The Bottom, morceau principal du jeu, l'instaurateur de la patte musicale.

Un de mes morceaux préférés, pour son aspect angoissant et ses notes délicates au trois quart du morceau.

Un peu de jazzy funky, avec cette piste mélangeant l'industriel et les basses.

Le passage avec la nature, la piste la plus mélancolique du jeu.

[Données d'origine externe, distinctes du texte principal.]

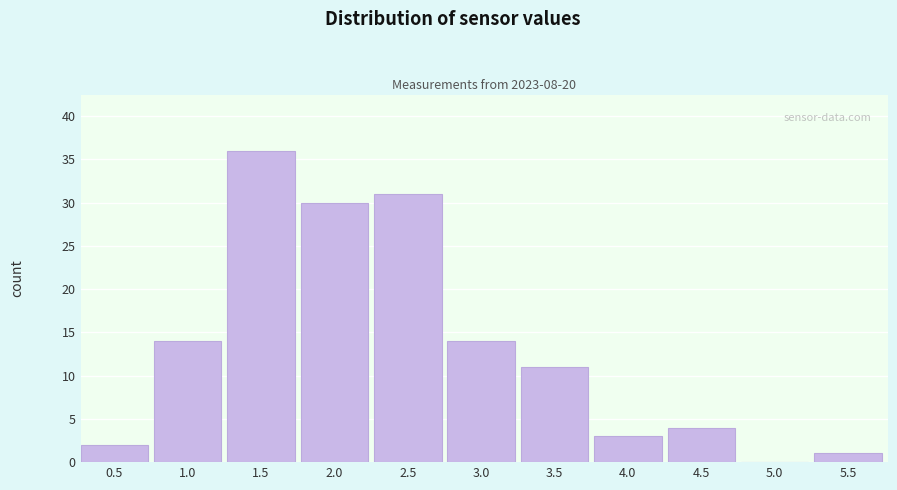

Reading left to right, extract all data points from this chart.

0.5=2	1.0=14	1.5=36	2.0=30	2.5=31	3.0=14	3.5=11	4.0=3	4.5=4	5.0=0	5.5=1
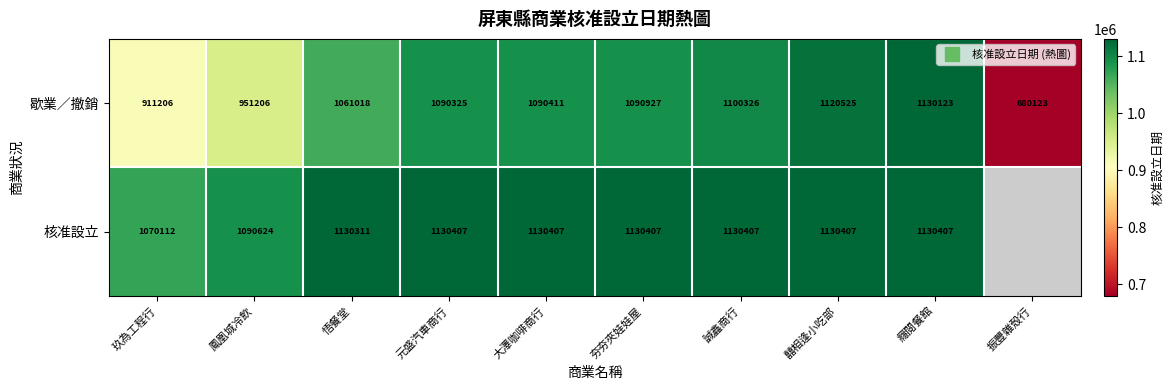

Rank the categories by 核准設立 value from highest to lowest.

元盛汽車商行, 大澤咖啡商行, 夯夯夾娃娃屋, 誠鑫商行, 囍相逢小吃部, 癮閱餐館, 振豐雜殼行, 悟餐堂, 鳳凰城冷飲, 玖為工程行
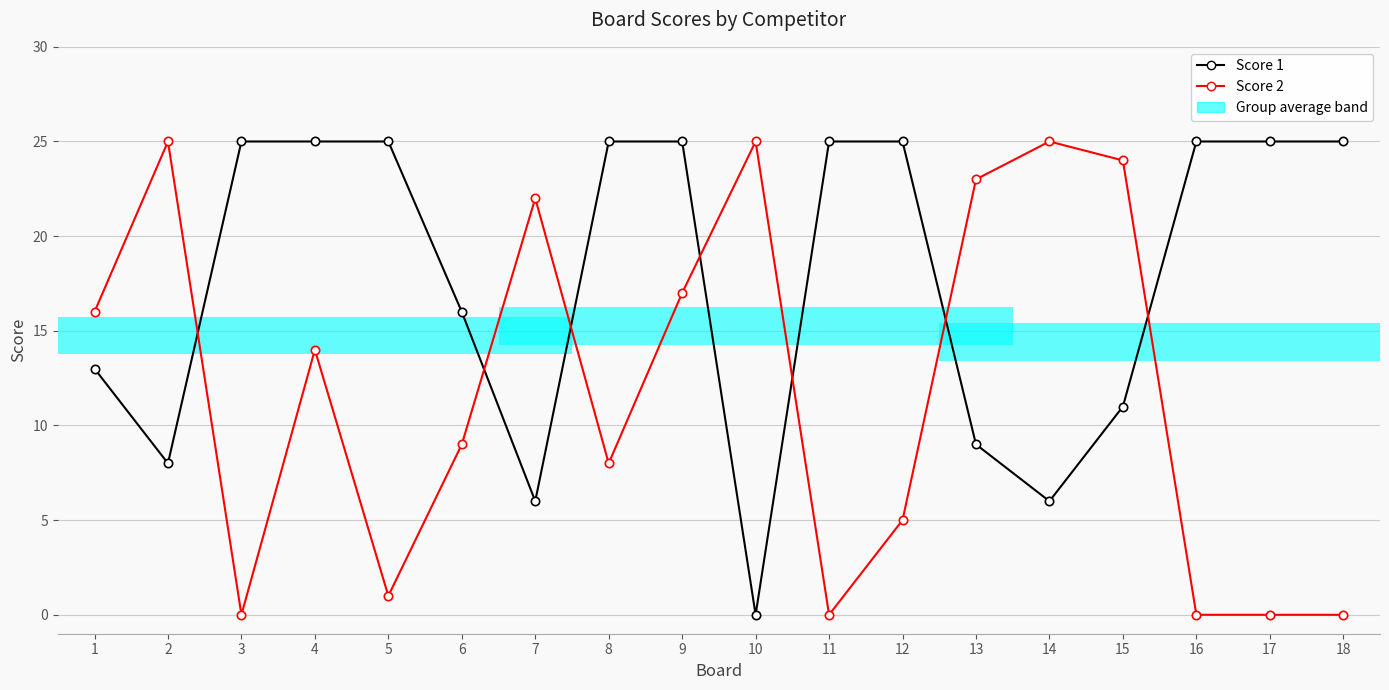

What is the value of the Score 2 point at the 12th from the left?

5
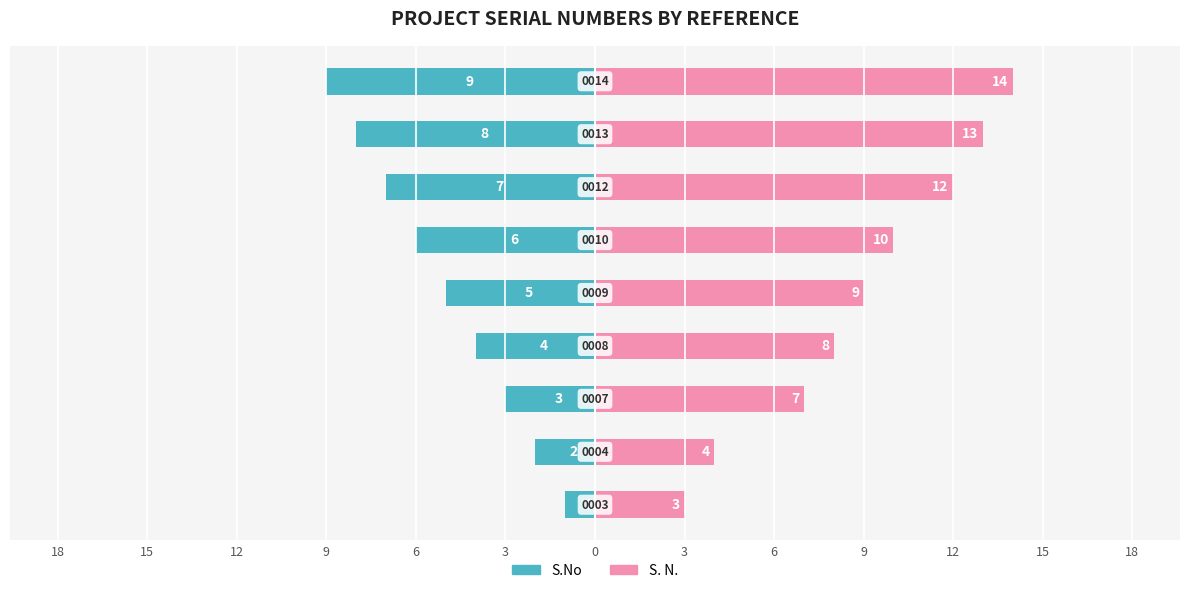

Rank the series by their maximum value, from lowest to highest.

S.No, S. N.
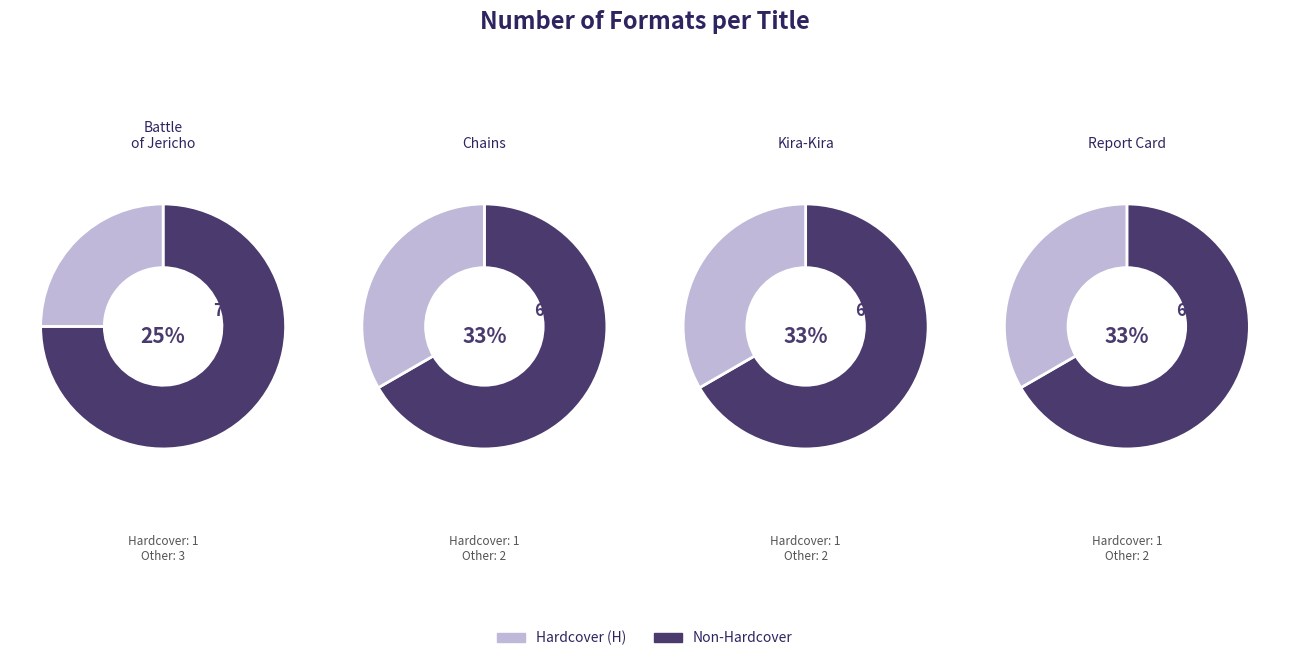

Is it true that Iqbal is 4% of the pie?

False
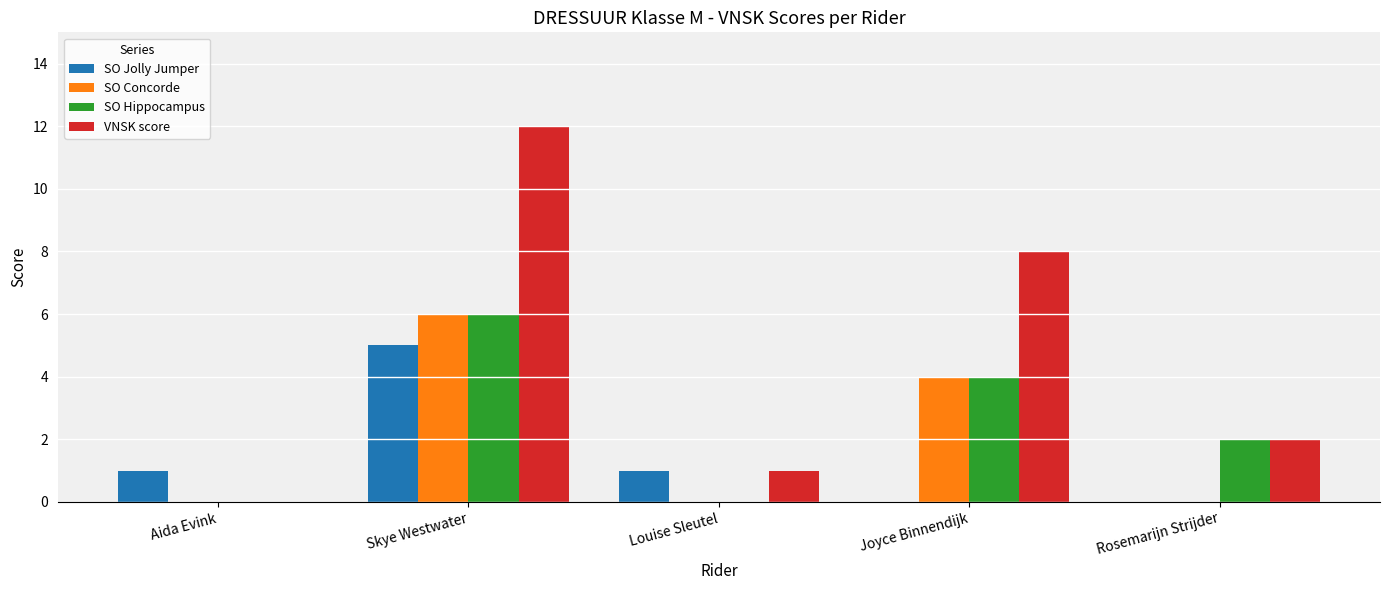

Where does the SO Hippocampus series first go above 2?

Skye Westwater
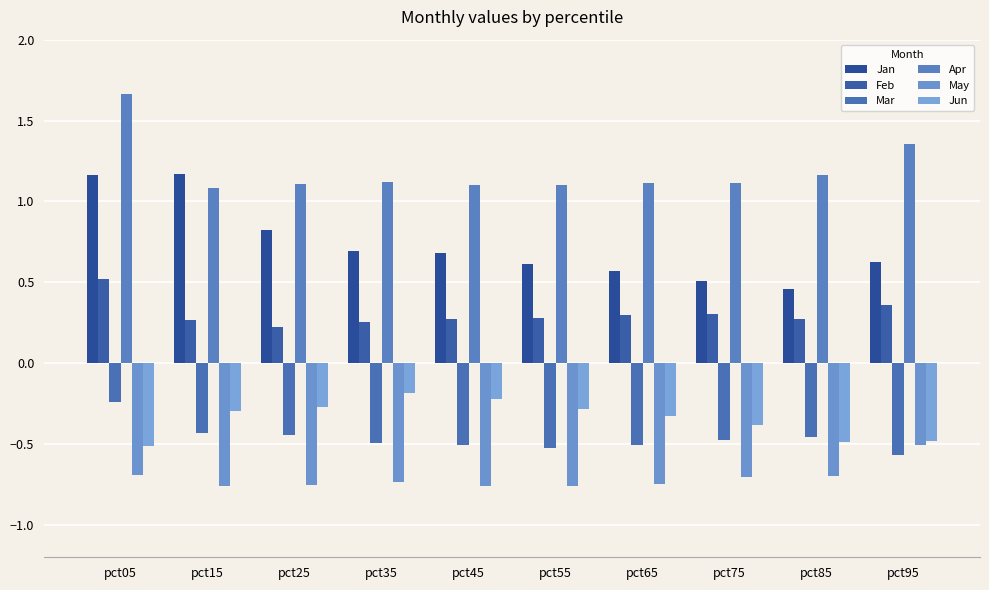

What is the difference between the highest and lowest values at pct45?

1.9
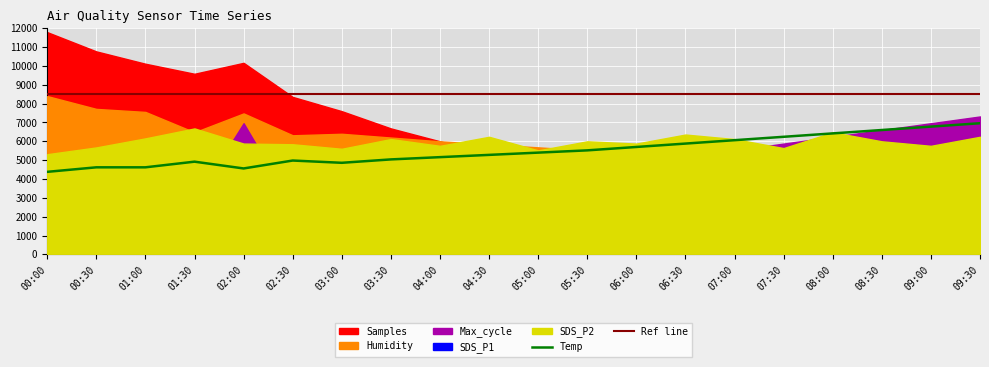

What is the sum of all Ref line values?

170000.0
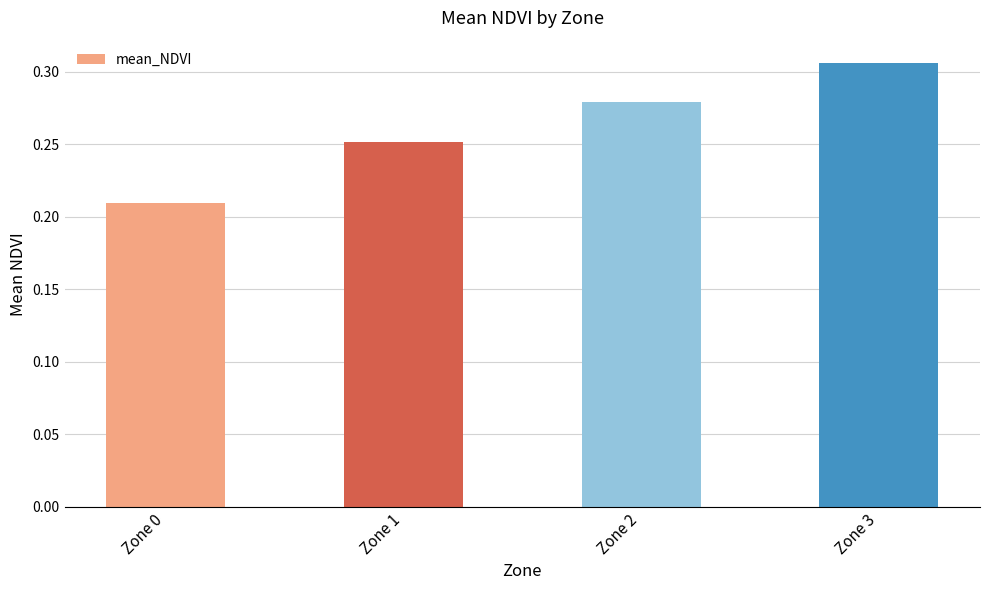

Is it true that the value at Zone 1 is 0.1?

False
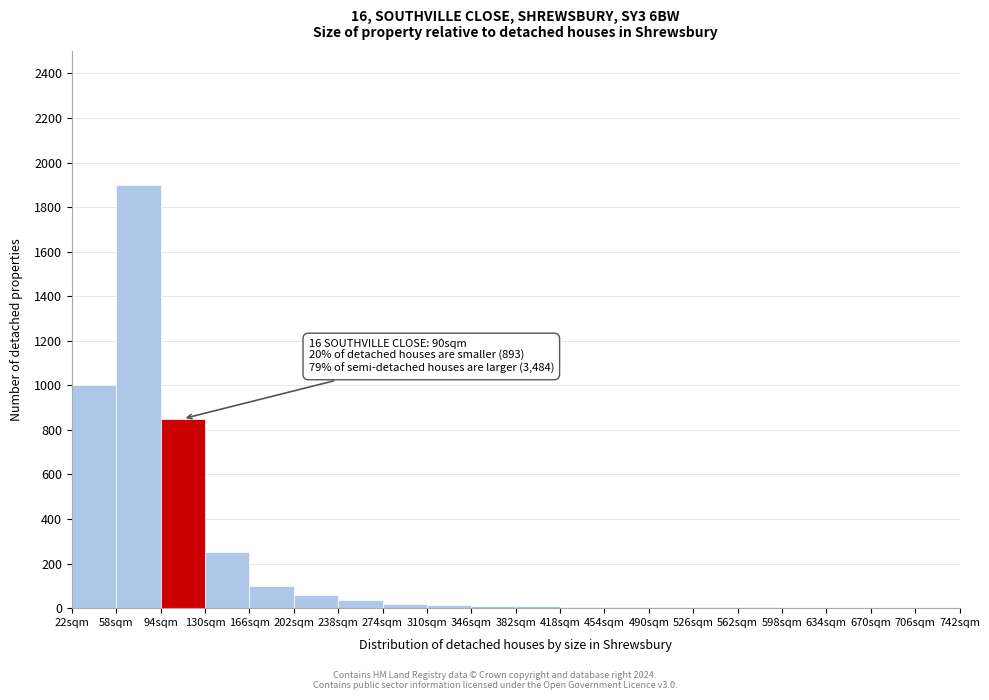

Over which range of the x-axis is the bar tallest?

58 to 94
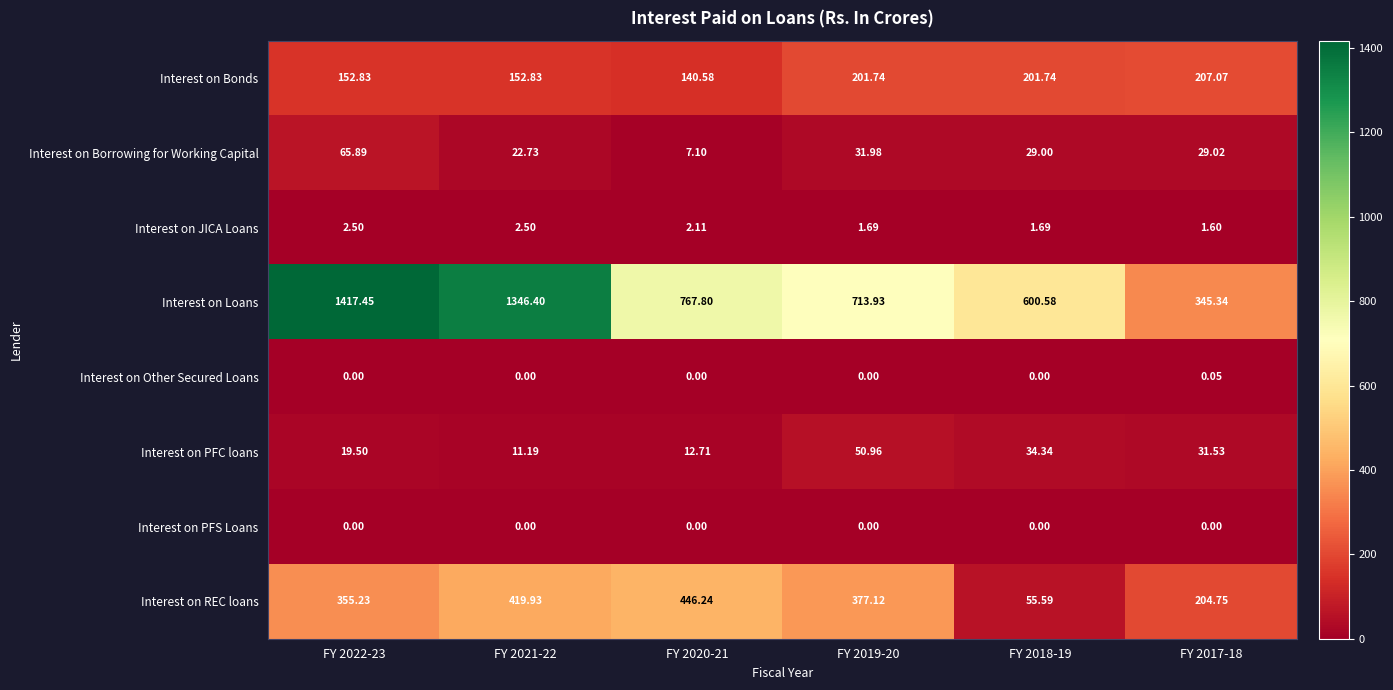

Which series has the largest total across all categories?

Interest on Loans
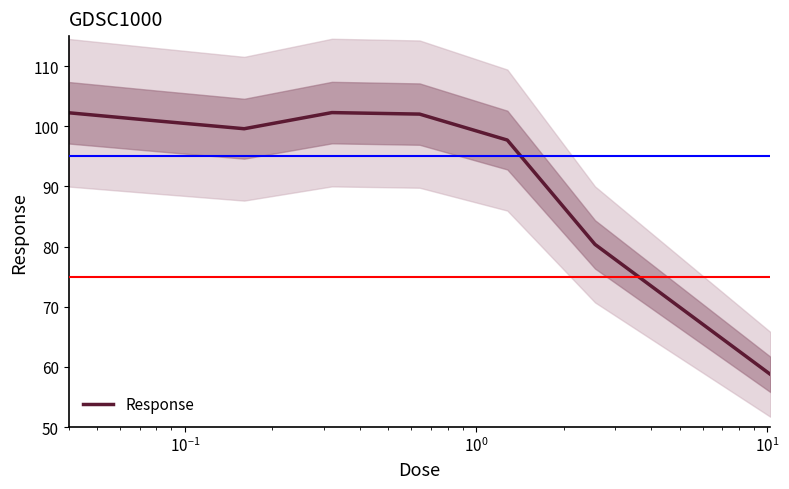

What is the lowest value of the Response series?

58.7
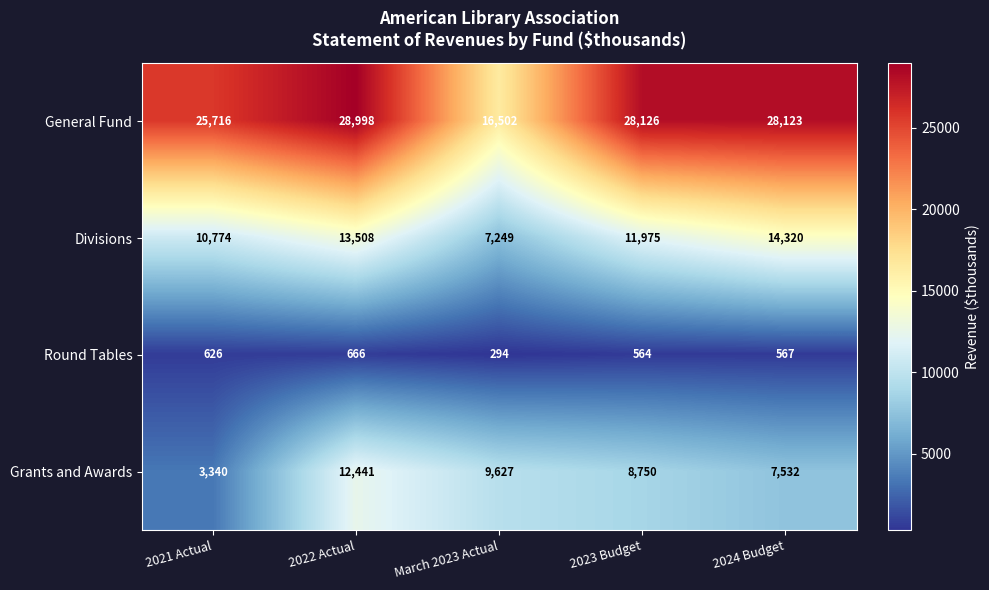

What is the greatest value displayed?

28998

Enfin, le morceau du trio de musiciens.

 

Machinarium est une prouesse visuelle, et sonore, mais c'est aussi un jeu.Fort de l'expérience acquise sur Samorost, Amanita nous propose encore une fois un point n'click assez classique. Notre petit robot est en effet capable de s'étendre verticalement et de récolter toute sortes d'objets qu'il stocke dans son ventre. Ces objets vont vous servir à résoudre les nombreuses énigmes du jeu, en interagissant avec l'environnement. Il va falloir d'ailleurs parfois les combiner afin d'obtenir le résultat esconté. Il y aura également des casses têtes plus ou moins tirées par les cheveux. On retrouvera aussi quelques mini jeux, notamment dans la salle d''arcade, comme un clone de space invader ou de puissance 5, permettant de varier les plaisirs.

Si vous butez sur les énigmes, Machinarium propose un système d'aide. Il se divise en deux étapes. La première, c'est une petite bulle donant un petit indice. La seconde vous donnera la solution de l'énigme à travers de magnifiques planches de BD réalisées par Lachmann, à la manière de vieux livres oubliés. Sachez tout de même qu'un niveau de shoot em'up sera à traverser au préalable pour obtenir cet solution.

Le jeu reçu de nombreux pris, comme celui de la meilleure bande son de jeu vidéo en 2009, le prix du meilleur jeu indé de Gamasutra et VGCharts (2009 toujours), et celui de l'excellence visuelle à l'IGF 2009.


Machinarium est un chef d'œuvre, une merveille artistique, une merveille sonore, une merveille de poésie mélancolique et de cohérence. On doute souvent du jeu vidéo comme forme d'art. Mais quand on voit un jeu comme celui ci, comment ne pas se poser la question?